The Thesis
RSI Snap-Back is built on a straightforward premise: the seven largest US tech names — AAPL, MSFT, NVDA, GOOGL, AMZN, META, and TSLA — tend to recover sharply after short-term selling exhaustion. The strategy enters when RSI drops below 35 (oversold) and exits when RSI climbs above 70 (overbought), rotating through a hard cap of four simultaneous positions. That book limit isn't an afterthought; it's a deliberate discipline mechanism that keeps drawdown exposure concentrated and manageable rather than spread thin across the full Mag-7 universe.
Backtest Performance
Over 451 trading days, the backtest produced a 20.95% total return on a $10,000 paper portfolio, finishing at $12,095. The CAGR of 11.21% is respectable for a rules-based system running on just seven names.
The Sharpe ratio of 0.61 is modest — not exceptional, but not alarming either. It reflects the core tension in mean-reversion strategies: you're often catching falling knives, and the ride can be bumpy before the snap-back materializes. The max drawdown of 23.73% confirms that tension. Entering RSI < 35 by definition means buying into weakness, and when weakness extends (think a sector-wide rotation or macro shock), the book can sit underwater for a meaningful stretch.

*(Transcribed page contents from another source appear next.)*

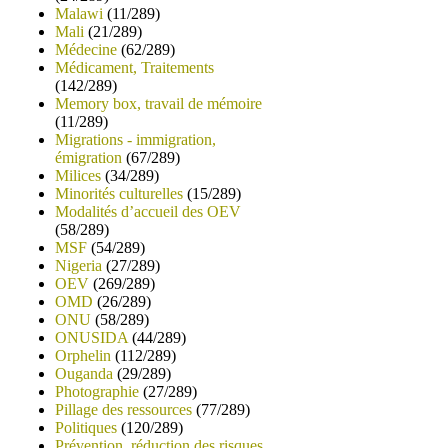
Malawi
(11/289)
Mali
(21/289)
Médecine
(62/289)
Médicament, Traitements
(142/289)
Memory box, travail de mémoire
(11/289)
Migrations - immigration,
émigration
(67/289)
Milices
(34/289)
Minorités culturelles
(15/289)
Modalités d’accueil des OEV
(58/289)
MSF
(54/289)
Nigeria
(27/289)
OEV
(269/289)
OMD
(26/289)
ONU
(58/289)
ONUSIDA
(44/289)
Orphelin
(112/289)
Ouganda
(29/289)
Photographie
(27/289)
Pillage des ressources
(77/289)
Politiques
(120/289)
Prévention, réduction des risques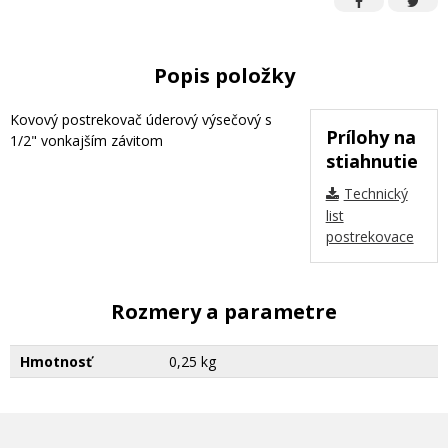
Popis položky
Kovový postrekovač úderový výsečový s
Prílohy na
1/2" vonkajším závitom
stiahnutie
Technický
list
postrekovace
Rozmery a parametre
Hmotnosť
0,25 kg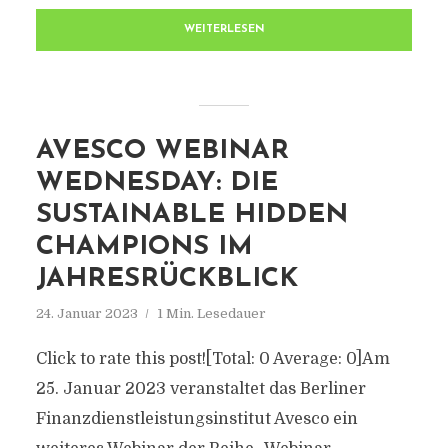
WEITERLESEN
AVESCO WEBINAR
WEDNESDAY: DIE
SUSTAINABLE HIDDEN
CHAMPIONS IM
JAHRESRÜCKBLICK
24. Januar 2023
1 Min. Lesedauer
Click to rate this post![Total: 0 Average: 0]Am
25. Januar 2023 veranstaltet das Berliner
Finanzdienstleistungsinstitut Avesco ein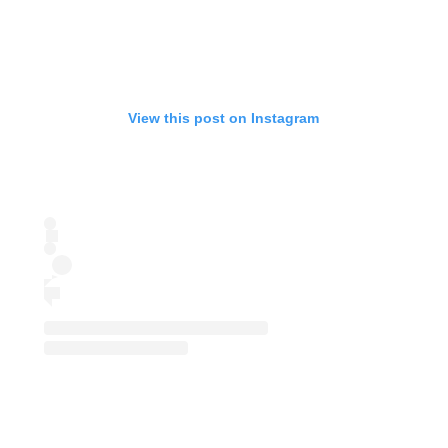
View this post on Instagram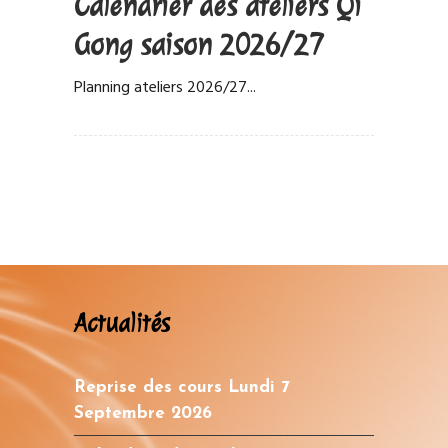
Calendrier des ateliers Qi
Gong saison 2026/27
Planning ateliers 2026/27...
Actualités
Reprise des cours Lundi 7
Septembre 2026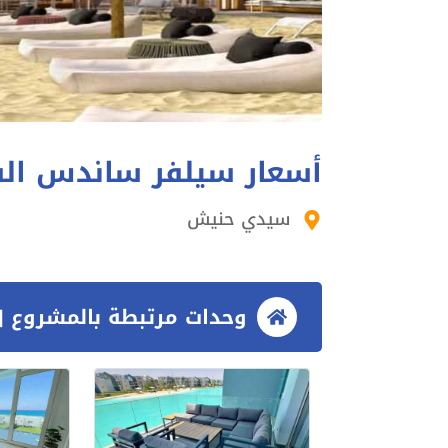
أسعار سيلفر ساندس الساحل الش
سيدي حنيش
وحدات مرتبطة بالمشروع [3 وحدات]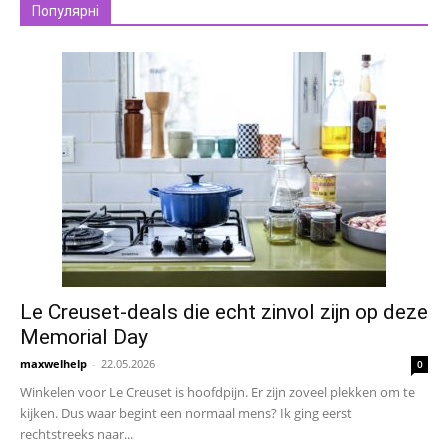
Популярні
Le Creuset-deals die echt zinvol zijn op deze
Memorial Day
maxwelhelp
-
22.05.2026
0
Winkelen voor Le Creuset is hoofdpijn. Er zijn zoveel plekken om te
kijken. Dus waar begint een normaal mens? Ik ging eerst
rechtstreeks naar...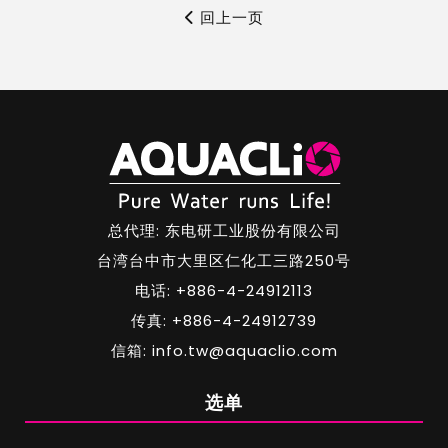
回上一页
总代理: 东电研工业股份有限公司
台湾台中市大里区仁化工三路250号
电话: +886-4-24912113
传真: +886-4-24912739
信箱: info.tw@aquaclio.com
选单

The win rate of 66.7% across 37 trades is the most encouraging number here. Two out of every three exits were profitable, which suggests the RSI signal has real edge in this universe — large-cap tech does tend to recover, and the exit discipline at RSI > 70 captures a solid portion of that recovery before momentum fades.
Turnover of 773% over the period underscores that this is an active rotational strategy, not a buy-and-hold wrapper. Total fees tallied to $37 (one dollar per trade), negligible at this scale but worth watching if position sizes grow.
Recent Activity: Patience in Practice
The last six scheduled runs — June 22 through June 29 — each logged zero executed trades and a flat $10,000 cash balance. This is not a malfunction. It is the strategy doing exactly what it's designed to do: refusing to force entries when none of the seven names have hit oversold territory.
In a market where Mag-7 names have broadly held elevated levels, RSI < 35 triggers simply haven't appeared. A strategy that sits on cash rather than chasing momentum is behaving correctly, even if the activity log looks quiet.
Strengths and Risks
Strengths:
- Clean, auditable signal logic with no ambiguity about entry/exit
- High win rate (66.7%) suggests genuine edge within this universe
- Four-slot book cap enforces position discipline automatically
- Willingness to hold cash is a feature, not a flaw
Risks:
- A 23.73% max drawdown is meaningful — drawdowns cluster when Mag-7 sells off in unison, exactly when RSI < 35 signals fire most aggressively
- No formal validation run yet (
validation: null); the backtest numbers are promising but untested against out-of-sample data - Universe concentration in seven highly correlated names limits diversification; a sector rotation against tech could hit all four book slots simultaneously
- High turnover (773%) may amplify slippage and fees at larger position sizes
Bottom Line
RSI Snap-Back is a disciplined, rules-based strategy with a credible thesis and encouraging historical numbers. The quiet recent stretch is a market condition, not a strategy problem. The clearest gap is the absence of a formal out-of-sample validation — that's the next milestone to watch before drawing stronger conclusions about live-trading readiness.